[[ DATA LISTING, beginning ]]

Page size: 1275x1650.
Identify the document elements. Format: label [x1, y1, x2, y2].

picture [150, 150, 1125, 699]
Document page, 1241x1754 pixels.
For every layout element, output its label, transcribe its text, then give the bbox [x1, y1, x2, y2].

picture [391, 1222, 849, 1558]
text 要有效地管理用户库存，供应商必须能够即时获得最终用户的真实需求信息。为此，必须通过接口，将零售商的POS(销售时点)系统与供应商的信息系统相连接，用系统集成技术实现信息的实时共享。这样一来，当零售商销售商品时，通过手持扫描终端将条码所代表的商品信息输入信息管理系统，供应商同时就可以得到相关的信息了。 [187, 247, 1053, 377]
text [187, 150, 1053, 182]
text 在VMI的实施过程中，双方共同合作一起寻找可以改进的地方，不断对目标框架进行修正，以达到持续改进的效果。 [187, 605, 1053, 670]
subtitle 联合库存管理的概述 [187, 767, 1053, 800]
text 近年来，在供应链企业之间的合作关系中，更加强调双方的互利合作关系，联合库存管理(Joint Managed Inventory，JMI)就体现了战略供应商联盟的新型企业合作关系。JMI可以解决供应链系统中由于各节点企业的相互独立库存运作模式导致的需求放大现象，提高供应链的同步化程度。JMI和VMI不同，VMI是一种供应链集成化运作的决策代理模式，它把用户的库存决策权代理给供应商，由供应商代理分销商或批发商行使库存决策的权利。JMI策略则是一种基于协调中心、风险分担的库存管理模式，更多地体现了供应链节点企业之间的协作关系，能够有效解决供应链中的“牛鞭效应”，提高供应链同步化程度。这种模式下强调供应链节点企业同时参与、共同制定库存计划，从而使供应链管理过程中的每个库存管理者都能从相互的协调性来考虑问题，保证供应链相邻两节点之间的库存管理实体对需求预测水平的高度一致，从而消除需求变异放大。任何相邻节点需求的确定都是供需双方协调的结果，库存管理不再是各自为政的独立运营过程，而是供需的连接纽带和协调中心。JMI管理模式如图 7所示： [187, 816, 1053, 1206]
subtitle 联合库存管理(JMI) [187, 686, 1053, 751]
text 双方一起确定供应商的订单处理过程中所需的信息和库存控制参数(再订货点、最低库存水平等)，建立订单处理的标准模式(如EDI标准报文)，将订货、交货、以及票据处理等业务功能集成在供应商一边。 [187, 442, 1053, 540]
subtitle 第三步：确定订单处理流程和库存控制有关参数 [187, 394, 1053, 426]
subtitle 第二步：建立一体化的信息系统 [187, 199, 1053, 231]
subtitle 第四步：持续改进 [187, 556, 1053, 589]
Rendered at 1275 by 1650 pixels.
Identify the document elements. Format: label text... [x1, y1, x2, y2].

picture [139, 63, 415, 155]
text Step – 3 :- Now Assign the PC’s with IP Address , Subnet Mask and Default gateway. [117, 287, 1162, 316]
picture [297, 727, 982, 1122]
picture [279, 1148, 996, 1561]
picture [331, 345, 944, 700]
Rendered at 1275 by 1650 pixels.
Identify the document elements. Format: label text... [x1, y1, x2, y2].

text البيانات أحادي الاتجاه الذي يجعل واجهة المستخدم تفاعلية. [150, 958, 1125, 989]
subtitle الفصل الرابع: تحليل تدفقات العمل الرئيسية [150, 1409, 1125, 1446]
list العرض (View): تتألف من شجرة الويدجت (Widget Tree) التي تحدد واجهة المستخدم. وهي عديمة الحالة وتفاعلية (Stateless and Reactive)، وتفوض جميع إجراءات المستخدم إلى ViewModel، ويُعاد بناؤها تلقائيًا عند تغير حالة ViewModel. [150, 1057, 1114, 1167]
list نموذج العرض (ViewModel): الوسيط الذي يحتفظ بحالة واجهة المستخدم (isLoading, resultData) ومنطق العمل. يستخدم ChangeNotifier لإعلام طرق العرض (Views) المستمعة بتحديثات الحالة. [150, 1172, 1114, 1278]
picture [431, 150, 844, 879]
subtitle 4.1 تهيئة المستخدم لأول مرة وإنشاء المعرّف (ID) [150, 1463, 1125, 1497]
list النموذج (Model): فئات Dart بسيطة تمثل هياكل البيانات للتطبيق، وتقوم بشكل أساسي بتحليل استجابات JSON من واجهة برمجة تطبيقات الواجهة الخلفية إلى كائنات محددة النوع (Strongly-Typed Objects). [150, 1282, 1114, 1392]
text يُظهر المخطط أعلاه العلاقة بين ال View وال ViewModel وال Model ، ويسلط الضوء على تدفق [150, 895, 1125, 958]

[[ DATA LISTING, end ]]

Search the entries for "العمل" and copy each matching line.

OUTPUT ▸
subtitle الفصل الرابع: تحليل تدفقات العمل الرئيسية [150, 1409, 1125, 1446]
list نموذج العرض (ViewModel): الوسيط الذي يحتفظ بحالة واجهة المستخدم (isLoading, resultData) ومنطق العمل. يستخدم ChangeNotifier لإعلام طرق العرض (Views) المستمعة بتحديثات الحالة. [150, 1172, 1114, 1278]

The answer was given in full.